Human keypoint data
>>>

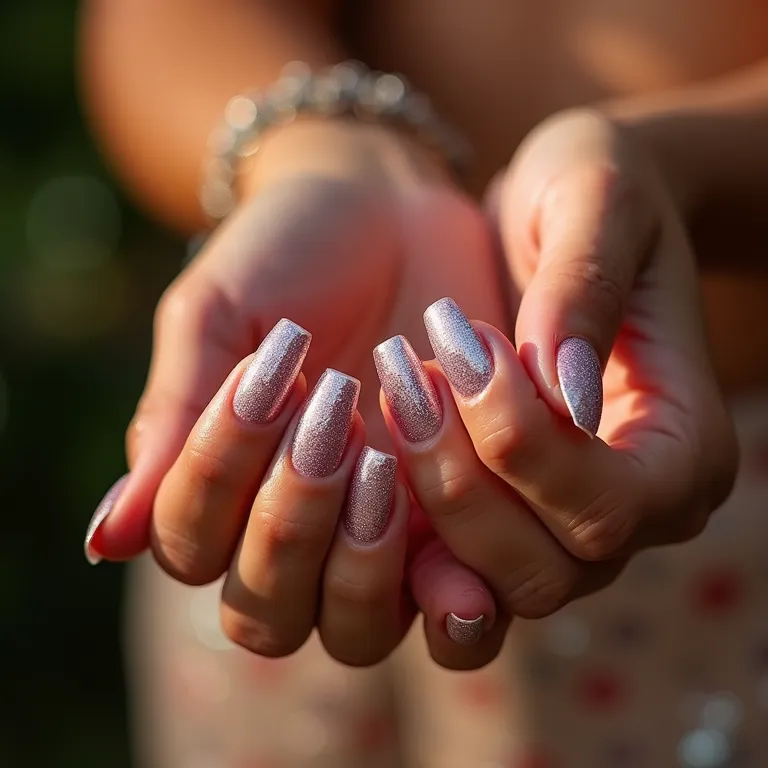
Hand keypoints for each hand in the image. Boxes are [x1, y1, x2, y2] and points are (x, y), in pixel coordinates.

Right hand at [84, 120, 510, 667]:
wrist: (389, 215)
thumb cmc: (287, 259)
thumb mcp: (218, 317)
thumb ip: (171, 421)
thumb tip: (107, 539)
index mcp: (218, 496)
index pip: (189, 544)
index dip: (218, 475)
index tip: (267, 373)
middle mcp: (292, 543)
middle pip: (267, 614)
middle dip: (292, 521)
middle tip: (331, 413)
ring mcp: (376, 549)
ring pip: (355, 632)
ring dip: (361, 561)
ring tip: (381, 460)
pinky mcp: (454, 531)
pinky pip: (453, 599)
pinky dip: (451, 578)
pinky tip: (451, 518)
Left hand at [373, 109, 736, 620]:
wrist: (569, 212)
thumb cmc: (596, 192)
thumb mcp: (597, 200)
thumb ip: (583, 292)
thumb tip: (563, 399)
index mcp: (685, 451)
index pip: (609, 506)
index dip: (522, 443)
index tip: (464, 342)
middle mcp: (634, 512)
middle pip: (544, 571)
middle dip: (458, 482)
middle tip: (408, 373)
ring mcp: (564, 525)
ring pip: (490, 588)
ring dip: (425, 504)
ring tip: (399, 391)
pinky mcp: (503, 517)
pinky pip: (449, 573)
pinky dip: (401, 536)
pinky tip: (368, 451)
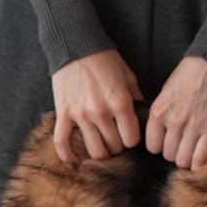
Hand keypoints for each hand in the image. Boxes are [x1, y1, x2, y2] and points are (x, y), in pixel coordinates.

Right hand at [51, 49, 143, 163]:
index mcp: (120, 102)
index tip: (128, 135)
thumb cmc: (104, 59)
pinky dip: (68, 156)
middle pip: (114, 147)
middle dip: (117, 147)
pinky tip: (75, 161)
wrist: (75, 45)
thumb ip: (137, 97)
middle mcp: (101, 112)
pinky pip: (62, 143)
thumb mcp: (128, 75)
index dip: (132, 140)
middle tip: (115, 140)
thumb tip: (144, 116)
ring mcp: (81, 115)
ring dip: (100, 153)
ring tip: (101, 147)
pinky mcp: (63, 114)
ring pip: (94, 151)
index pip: (131, 139)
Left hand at [146, 56, 206, 169]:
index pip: (152, 146)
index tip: (167, 143)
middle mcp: (174, 121)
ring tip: (192, 150)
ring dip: (187, 158)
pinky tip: (200, 157)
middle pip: (168, 154)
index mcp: (159, 111)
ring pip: (183, 160)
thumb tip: (159, 134)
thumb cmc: (191, 74)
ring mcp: (193, 127)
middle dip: (175, 152)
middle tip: (182, 145)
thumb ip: (161, 114)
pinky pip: (201, 158)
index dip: (160, 146)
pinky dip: (200, 162)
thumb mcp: (166, 92)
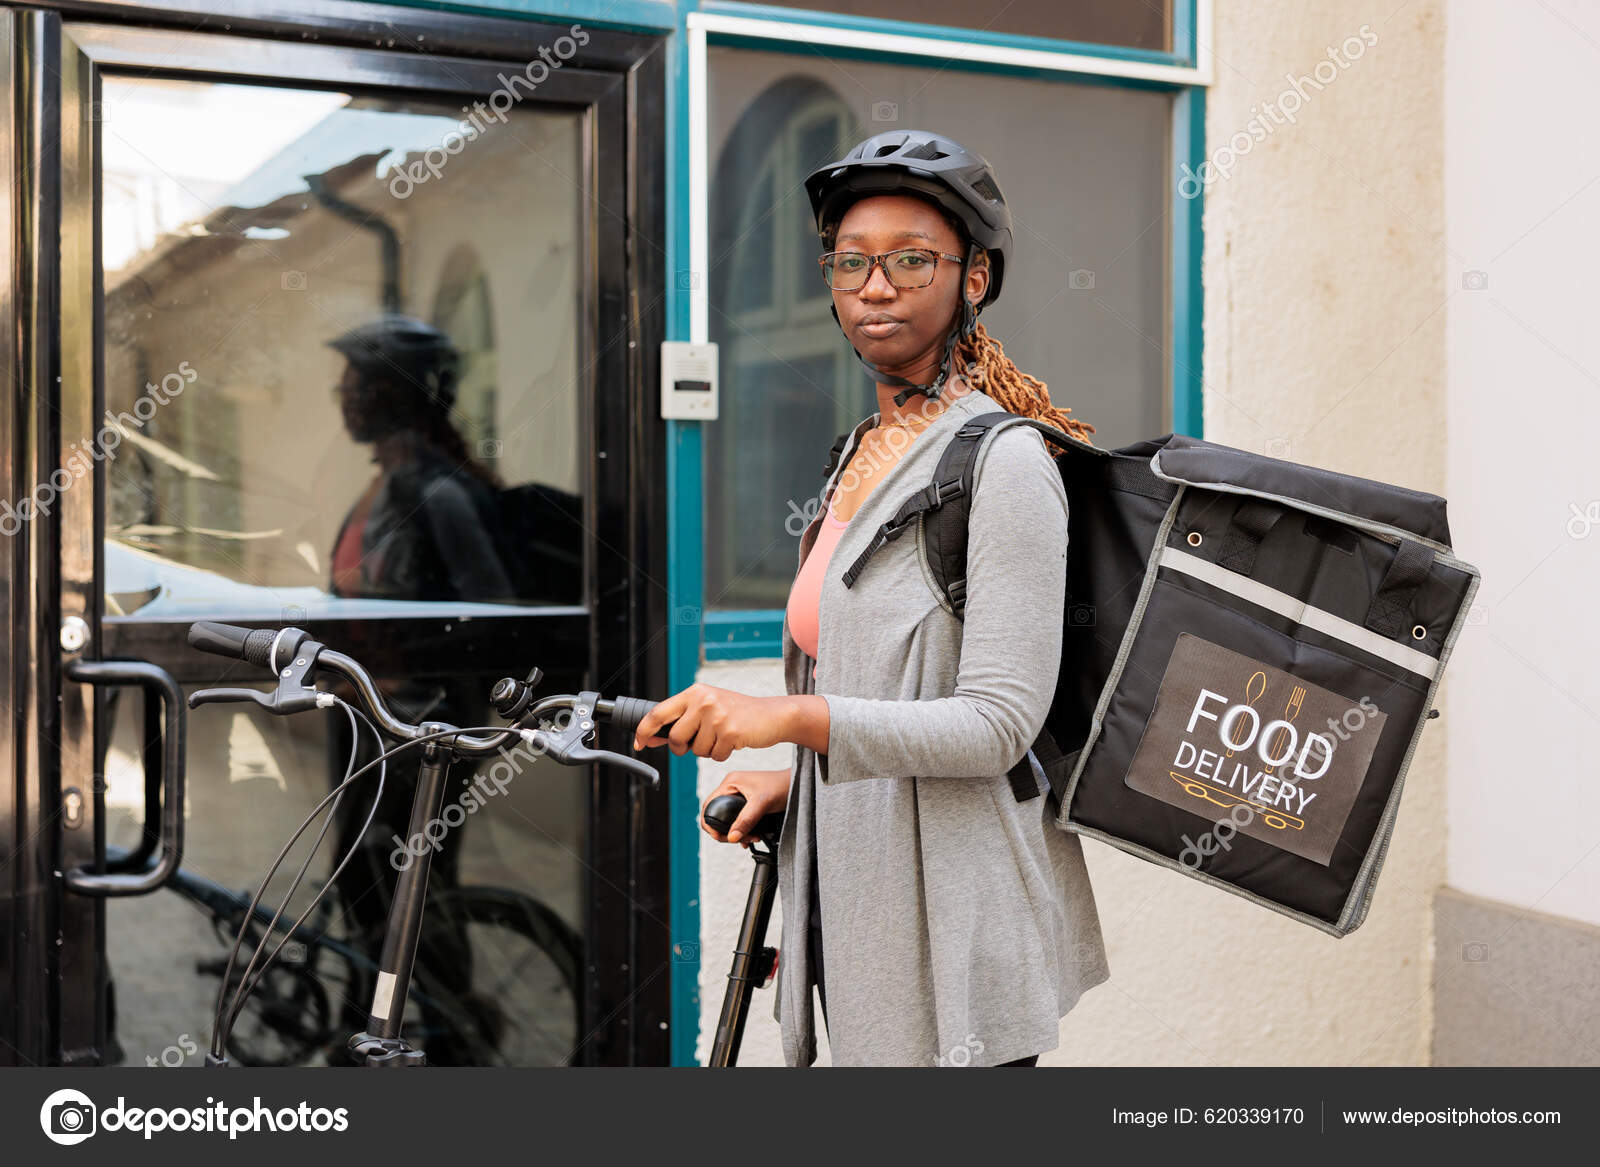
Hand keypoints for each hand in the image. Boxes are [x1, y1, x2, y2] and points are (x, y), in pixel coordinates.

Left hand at [630, 684, 789, 762]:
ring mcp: (717, 715)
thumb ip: (681, 720)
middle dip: (683, 747)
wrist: (772, 715)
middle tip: (699, 741)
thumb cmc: (738, 713)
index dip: (644, 730)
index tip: (639, 743)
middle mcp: (704, 700)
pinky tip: (733, 741)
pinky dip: (722, 754)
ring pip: (696, 750)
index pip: (659, 712)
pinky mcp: (731, 731)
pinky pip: (714, 755)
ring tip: (723, 736)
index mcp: (695, 692)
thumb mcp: (708, 708)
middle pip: (675, 738)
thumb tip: (651, 738)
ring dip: (708, 750)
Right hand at [702, 769, 791, 847]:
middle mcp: (732, 788)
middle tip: (739, 839)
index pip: (709, 805)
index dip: (710, 823)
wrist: (798, 786)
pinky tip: (752, 837)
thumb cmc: (782, 786)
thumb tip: (731, 837)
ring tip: (750, 839)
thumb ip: (746, 820)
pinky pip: (738, 819)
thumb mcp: (762, 804)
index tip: (721, 837)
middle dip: (726, 831)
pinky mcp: (747, 803)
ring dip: (736, 832)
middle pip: (717, 814)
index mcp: (730, 782)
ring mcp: (739, 795)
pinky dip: (743, 830)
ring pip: (728, 819)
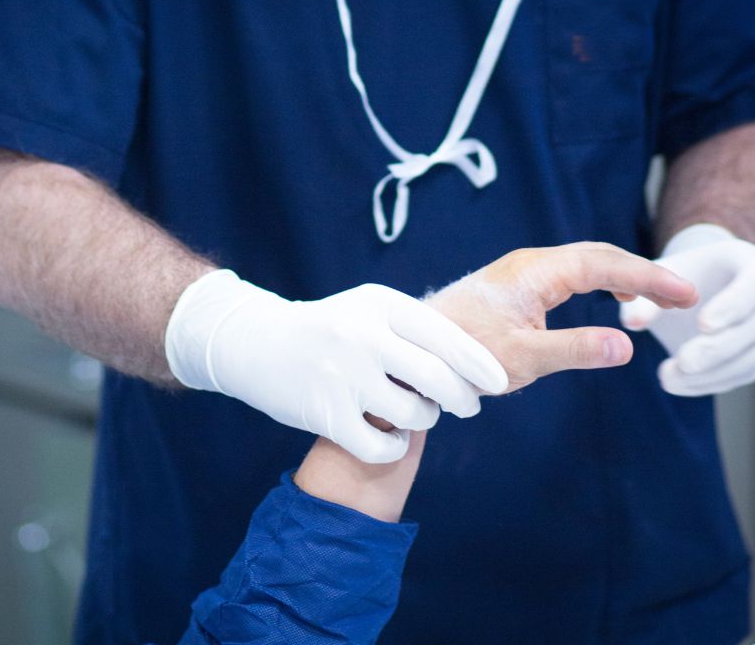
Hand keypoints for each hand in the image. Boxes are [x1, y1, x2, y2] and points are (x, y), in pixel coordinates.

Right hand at [165, 271, 507, 463]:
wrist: (255, 343)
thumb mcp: (368, 310)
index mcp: (381, 306)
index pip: (447, 337)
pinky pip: (382, 445)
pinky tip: (391, 438)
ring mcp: (344, 376)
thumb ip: (414, 330)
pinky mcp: (326, 413)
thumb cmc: (328, 329)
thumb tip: (474, 363)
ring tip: (418, 415)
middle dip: (463, 398)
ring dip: (427, 420)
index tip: (498, 383)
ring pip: (415, 414)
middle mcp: (364, 337)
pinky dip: (395, 447)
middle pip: (439, 378)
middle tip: (467, 407)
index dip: (479, 365)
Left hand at [427, 242, 698, 392]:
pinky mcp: (516, 286)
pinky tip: (609, 299)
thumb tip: (627, 345)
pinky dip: (599, 282)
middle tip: (683, 297)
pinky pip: (569, 274)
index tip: (685, 294)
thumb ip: (574, 350)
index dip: (649, 277)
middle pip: (599, 256)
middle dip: (643, 273)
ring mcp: (522, 272)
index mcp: (536, 272)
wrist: (416, 350)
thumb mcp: (522, 359)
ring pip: (584, 263)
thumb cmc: (462, 354)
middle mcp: (530, 263)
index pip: (605, 265)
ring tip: (654, 299)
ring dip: (622, 276)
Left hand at [620, 224, 754, 395]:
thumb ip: (646, 292)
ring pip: (752, 358)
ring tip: (668, 378)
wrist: (699, 285)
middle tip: (682, 362)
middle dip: (717, 349)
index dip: (732, 306)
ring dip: (711, 374)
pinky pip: (744, 373)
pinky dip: (713, 382)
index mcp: (752, 264)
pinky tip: (681, 384)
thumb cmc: (680, 274)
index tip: (702, 324)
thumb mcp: (661, 274)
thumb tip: (632, 323)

<<<

TASK DIRECTIONS: With the pictures removed, the entries above should be transcribed exactly.

PROBLEM SOLUTION:
Hand keypoints for each hand in the image. Boxes are [x1, y1, x2, y2] and points are (x, y), in pixel coordinates.

Right hand at [84, 120, 510, 667]:
wrist: (389, 215)
thumb cmc: (287, 259)
thumb mcp: (218, 317)
thumb ip: (171, 421)
thumb tip: (107, 539)
index mcp: (218, 496)
index pip: (189, 544)
index dip: (218, 475)
index tip: (267, 373)
middle mcp: (292, 543)
middle pip: (267, 614)
middle dip: (292, 521)
middle tip: (331, 413)
ring mcp: (376, 549)
ring pip: (355, 632)
ring dip: (361, 561)
ring tip: (381, 460)
pinky mcp: (454, 531)
pinky pip: (453, 599)
pinky dip: (451, 578)
pinky tip: (451, 518)
Left hand at [373, 109, 736, 620]:
wrist: (569, 212)
thumb cmc: (596, 192)
thumb mcp: (597, 200)
thumb ip: (583, 292)
thumb tip: (563, 399)
index mcp: (685, 451)
index pip: (609, 506)
index dip: (522, 443)
index tip: (464, 342)
middle mcp: (634, 512)
middle pip: (544, 571)
middle dip: (458, 482)
middle tip: (408, 373)
ring mcp: (564, 525)
ring pip: (490, 588)
ring dip: (425, 504)
ring tip: (399, 391)
pinky mcp: (503, 517)
pinky pip: (449, 573)
pinky dip: (401, 536)
pinky tip: (368, 451)
Hand keypoints for each hand in the image. Boxes are [x1, y1, x2, y2] and points are (x, y), in pixel coordinates.

Right hand at [51, 49, 143, 163]:
index mcp: (120, 102)
index tip: (128, 135)
thumb cmc: (104, 59)
pinky dip: (68, 156)
middle pip: (114, 147)
middle dip: (117, 147)
pinky tip: (75, 161)
wrist: (75, 45)
thumb ip: (137, 97)
middle mcp: (101, 112)
pinky pip: (62, 143)
thumb mcp: (128, 75)
index dip: (132, 140)
middle tip: (115, 140)
thumb tip: (144, 116)
ring mcp: (81, 115)
ring dip: (100, 153)
ring tip: (101, 147)
pinky mcp: (63, 114)
ring pip: (94, 151)
index pip: (131, 139)
Left hand at [146, 56, 206, 169]:
index pip: (152, 146)
index tip: (167, 143)
middle mcp: (174, 121)
ring tip: (192, 150)
ring dip: (187, 158)
pinky tip: (200, 157)
middle pip: (168, 154)
index mcp: (159, 111)
ring pip: (183, 160)
thumb tip: (159, 134)
thumb cmc: (191, 74)
ring mcp: (193, 127)
middle dip: (175, 152)
middle tip: (182, 145)
thumb ip: (161, 114)
pinky pip: (201, 158)
index dip: (160, 146)
pinky dip: (200, 162)
thumb mcp: (166, 92)
Hand keypoints for each hand in the image. Boxes are [x1, y1, x2, y2] and points are (x, y), in pixel coordinates.

Left hand at [630, 684, 789, 762]:
ring mcp: (717, 715)
thumb ip: (681, 720)
middle dip: (683, 747)
wrist: (772, 715)
middle tip: (699, 741)
thumb cmc: (738, 713)
index dip: (644, 730)
index tip: (639, 743)
middle mcp: (704, 700)
pinky tip: (733, 741)
pinky dip: (722, 754)
ring pip: (696, 750)
index pip: (659, 712)
pinky mcp: (731, 731)
pinky pip: (714, 755)
ring tip: (723, 736)
index mcp: (695, 692)
thumb mcp: (708, 708)
middle pip: (675, 738)
thumb tip: (651, 738)
ring dip: (708, 750)
Right hand at [702, 769, 791, 847]:
middle mcp: (732, 788)
middle tip: (739, 839)
index pip: (709, 805)
index dip: (710, 823)
wrist: (798, 786)
pinky tip: (752, 837)
thumb cmc: (782, 786)
thumb tip: (731, 837)
ring tip: (750, 839)
thumb ip: (746, 820)
pinky pip: (738, 819)
thumb mcp: (762, 804)
index tip: (721, 837)
middle dip: (726, 831)
pinky mcp: (747, 803)
ring dip: (736, 832)
middle pip: (717, 814)
index mcp: (730, 782)
ring mcp: (739, 795)
pinky dip: (743, 830)
ring pip: (728, 819)
Hand keypoints for each hand in the image. Boxes are [x1, y1, x2, y2] and points are (x, y), in pixel coordinates.

Right hand at [165, 271, 507, 463]:
wrist: (255, 343)
thumb mcp: (368, 310)
index mcp: (381, 306)
index pip: (447, 337)
pinky pip: (382, 445)
pinky tip: (391, 438)
ring mcp: (344, 376)
thumb ip: (414, 330)
pinky mcp: (326, 413)
thumb cmc: (328, 329)
thumb tip: (474, 363)
ring tip: (418, 415)
middle dip: (463, 398)
ring dip: (427, 420)
index tip: (498, 383)
ring pip: (415, 414)
middle mcp: (364, 337)
pinky dip: (395, 447)
middle pip: (439, 378)
middle tip: (467, 407)
index dip: (479, 365)
Left hand at [427, 242, 698, 392]:
pinky mcp: (516, 286)
pinky tip: (609, 299)
thumb tip: (627, 345)
pinky dip: (599, 282)
middle tip: (683, 297)
pinky pip: (569, 274)
index tip: (685, 294)
thumb ip: (574, 350)
index dip: (649, 277)
middle pip: (599, 256)
middle dip: (643, 273)
ring mcp: (522, 272)
index mcp: (536, 272)
wrist: (416, 350)
thumb mcp: (522, 359)
ring pip: (584, 263)
thumb cmc: (462, 354)
middle mcp: (530, 263)
index pip: (605, 265)
ring tip: (654, 299)
ring dip: (622, 276)
Left hand at [620, 224, 754, 395]:
thumb ip: (646, 292)
ring pip: (752, 358)
ring tip: (668, 378)
wrist: (699, 285)
middle tip: (682, 362)
middle dip: (717, 349)
index dip: (732, 306)
ring dip: (711, 374)
pinky pip: (744, 373)
pinky dip: (713, 382)
index mcp: (752, 264)
pinky tip: (681, 384)
thumb cmc: (680, 274)
index tip: (702, 324)
thumb mcp: (661, 274)
thumb tip: (632, 323)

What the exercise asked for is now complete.